Dataset entries
· · · ·

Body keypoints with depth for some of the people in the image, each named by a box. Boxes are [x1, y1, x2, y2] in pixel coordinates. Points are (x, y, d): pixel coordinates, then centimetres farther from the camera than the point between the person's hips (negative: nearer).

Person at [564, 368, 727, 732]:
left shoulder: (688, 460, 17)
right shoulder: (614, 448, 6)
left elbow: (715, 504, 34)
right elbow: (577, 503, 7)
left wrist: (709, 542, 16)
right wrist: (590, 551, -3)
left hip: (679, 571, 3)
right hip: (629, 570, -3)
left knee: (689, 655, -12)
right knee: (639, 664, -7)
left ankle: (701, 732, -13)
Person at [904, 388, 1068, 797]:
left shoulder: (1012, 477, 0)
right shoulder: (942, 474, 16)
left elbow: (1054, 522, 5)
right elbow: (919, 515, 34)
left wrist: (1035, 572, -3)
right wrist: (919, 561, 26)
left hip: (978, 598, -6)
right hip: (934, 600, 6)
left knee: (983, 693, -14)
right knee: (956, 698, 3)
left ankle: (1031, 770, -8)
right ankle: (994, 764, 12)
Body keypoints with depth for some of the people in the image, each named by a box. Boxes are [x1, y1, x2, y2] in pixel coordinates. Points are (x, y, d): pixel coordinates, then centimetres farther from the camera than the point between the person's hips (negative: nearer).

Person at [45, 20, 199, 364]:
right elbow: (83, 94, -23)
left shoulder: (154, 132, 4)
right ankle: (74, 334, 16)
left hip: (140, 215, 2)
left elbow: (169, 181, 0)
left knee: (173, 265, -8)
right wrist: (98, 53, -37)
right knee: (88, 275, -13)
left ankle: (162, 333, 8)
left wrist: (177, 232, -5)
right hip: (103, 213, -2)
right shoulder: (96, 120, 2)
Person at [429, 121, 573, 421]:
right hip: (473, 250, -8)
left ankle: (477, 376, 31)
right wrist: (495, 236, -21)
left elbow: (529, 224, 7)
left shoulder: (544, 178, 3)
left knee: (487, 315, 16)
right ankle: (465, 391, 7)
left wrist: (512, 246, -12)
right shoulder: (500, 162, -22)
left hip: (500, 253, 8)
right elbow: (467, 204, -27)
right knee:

· · · ·

EXERCISE INSTRUCTIONS:
Reproduce every one of these items with "Person at" swapped for "Figure at" wherever it occurs, leaving all other text unchanged.

RESULT:
Body keypoints with depth for some of the people in the image, each named by a box. Boxes are [x1, y1, x2, y2] in pixel coordinates. Points are (x, y, d): pixel coordinates, then centimetres farther from the camera than the point between the person's hips (negative: nearer).

Figure at [564, 368, 727, 732]:
left shoulder: (688, 460, 17)
right shoulder: (614, 448, 6)
left elbow: (715, 504, 34)
right elbow: (577, 503, 7)
left wrist: (709, 542, 16)
right wrist: (590, 551, -3)
left hip: (679, 571, 3)
right hip: (629, 570, -3)
left knee: (689, 655, -12)
right knee: (639, 664, -7)
left ankle: (701, 732, -13)
Figure at [904, 388, 1068, 797]:
left shoulder: (1012, 477, 0)
right shoulder: (942, 474, 16)
left elbow: (1054, 522, 5)
right elbow: (919, 515, 34)
left wrist: (1035, 572, -3)
right wrist: (919, 561, 26)
left hip: (978, 598, -6)
right hip: (934, 600, 6)
left knee: (983, 693, -14)
right knee: (956, 698, 3)
left ankle: (1031, 770, -8)
right ankle: (994, 764, 12)
Body keypoints with depth for some of the people in the image, each named by a box. Boxes are [x1, y1, x2, y2] in pixel coordinates. Points are (x, y, d): pixel coordinates, then centimetres farther from the camera than the point between the person's hips (negative: nearer).

Figure at [45, 20, 199, 364]:
right elbow: (83, 94, -23)
left shoulder: (154, 132, 4)
right ankle: (74, 334, 16)
left hip: (140, 215, 2)
left elbow: (169, 181, 0)
left knee: (173, 265, -8)
right wrist: (98, 53, -37)
right knee: (88, 275, -13)
left ankle: (162, 333, 8)
left wrist: (177, 232, -5)
right hip: (103, 213, -2)
right shoulder: (96, 120, 2)
Figure at [429, 121, 573, 421]:
right hip: (473, 250, -8)
left ankle: (477, 376, 31)
right wrist: (495, 236, -21)
left elbow: (529, 224, 7)
left shoulder: (544, 178, 3)
left knee: (487, 315, 16)
right ankle: (465, 391, 7)
left wrist: (512, 246, -12)
right shoulder: (500, 162, -22)
left hip: (500, 253, 8)
right elbow: (467, 204, -27)
right knee:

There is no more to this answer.